Eventually, I lost interest in being treated for depression. I stopped taking my medication (it was getting to the point of not working anyway). And I moved on. Things were improving career wise and I seemed to have a direction. But again… everything in hindsight seemed to be masking what was really going on.
When I look back on the last 25 years, I can’t tell you about any time where my sleep felt good. I can’t tell you any time where I could wake up and be ready to go. I never felt like I was 100%. That can wear on a person. That can make a person depressed.
But the kicker was that despite being treated for depression – I still wasn’t coming out of the fog. And that lead to what I later discovered was anxiety.
Now anyone who knows me will tell you: I am not an anxious person. I take things in stride, I adjust accordingly, I don’t let defeatist ideas take over my mind.
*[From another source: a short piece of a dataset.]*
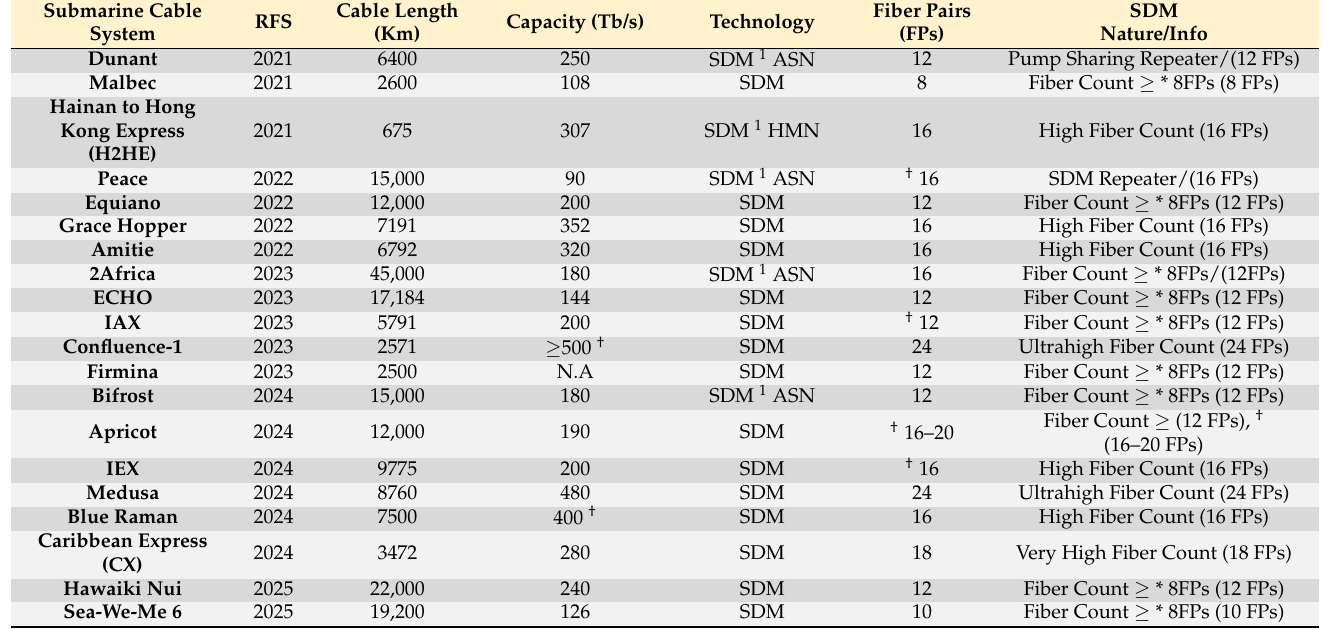
Table 3. A taxonomy of SDM-based submarine cable systems [1–5]. RFS: Ready for Service year, SDM 1 : First Generation of SDM-based system introduced by (ASN/HMN)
Even if I do have some apprehension or am scared of something, I will do my best to put on a brave face and push through (though, there are limits). However, when it came to my bed, bedroom, and sleep… I clearly became anxious.
This is why I have previously said one of my doctors diagnosed me with insomnia induced anxiety or anxiety induced insomnia – the chicken or the egg. It really is just that. I worry I won’t sleep and my inability to sleep causes me to worry. My bed has never been that sanctuary people talk about at the end of the day. I will lie around on a couch, floor, wherever and will come to bed when I absolutely have to. My room(s) has always been a mess, because I don’t want to spend time in that room.
But there is another side of that coin… the longer it takes me to go to sleep the more anxious I become that I won’t sleep and thus the more worried I get that I won’t get up when I need to.
My sleep issues have had a major affect on getting up when I need to the next day. I missed classes because I would sleep through alarms. I would be late for work or meetings because I hit the snooze button or in reality turned the alarm off. I would miss something because I was so tired I couldn’t even wake up.
Imagine you and I both go to bed at 11pm and have to be up at 7am. You go right to sleep and thus waking at 7am is no problem. However, I lie in bed for an hour, maybe two, or three before I might fall asleep (for varying reasons) so now my sleep window has been cut to five hours. Now add in the fact I haven’t been getting enough sleep in the first place along with a side of anxiety I won’t wake and we have a recipe for disaster. The alarm sounds at 7am and you are fully rested. I have barely slept (we haven’t talked about the fact I probably tossed and turned all night as well) and can barely function let alone realize I need to get up.
Two things happen in these occasions: I don’t sleep (or barely) in the first place making me very tired the next day or I sleep right through my alarm(s) and may be late or miss whatever I was supposed to get to in the first place.
You would be depressed, too, when all of this is adding up to challenging your career, social life, and well being.
I have found some techniques to solve parts of the sleep equation. I set multiple alarms and I set them far earlier than I need to get up (even though I end up getting up late anyway). I leave myself more of a buffer in the mornings and thanks to my medication to battle my RLS/PLMD and insomnia/anxiety, I have had less problems over time.
However, if I am in a new environment (i.e. hotel or place I am not familiar) or am roomed with someone other than my wife… it can be problematic. That’s why years ago my doctor basically wrote me a prescription that when I am on business trips, I am to sleep alone.
Being comfortable with sleep has always been a challenge and probably will not be one that goes away completely. And it all stems, I believe, in the fact that RLS and PLMD were silently keeping me up and causing all kinds of other problems.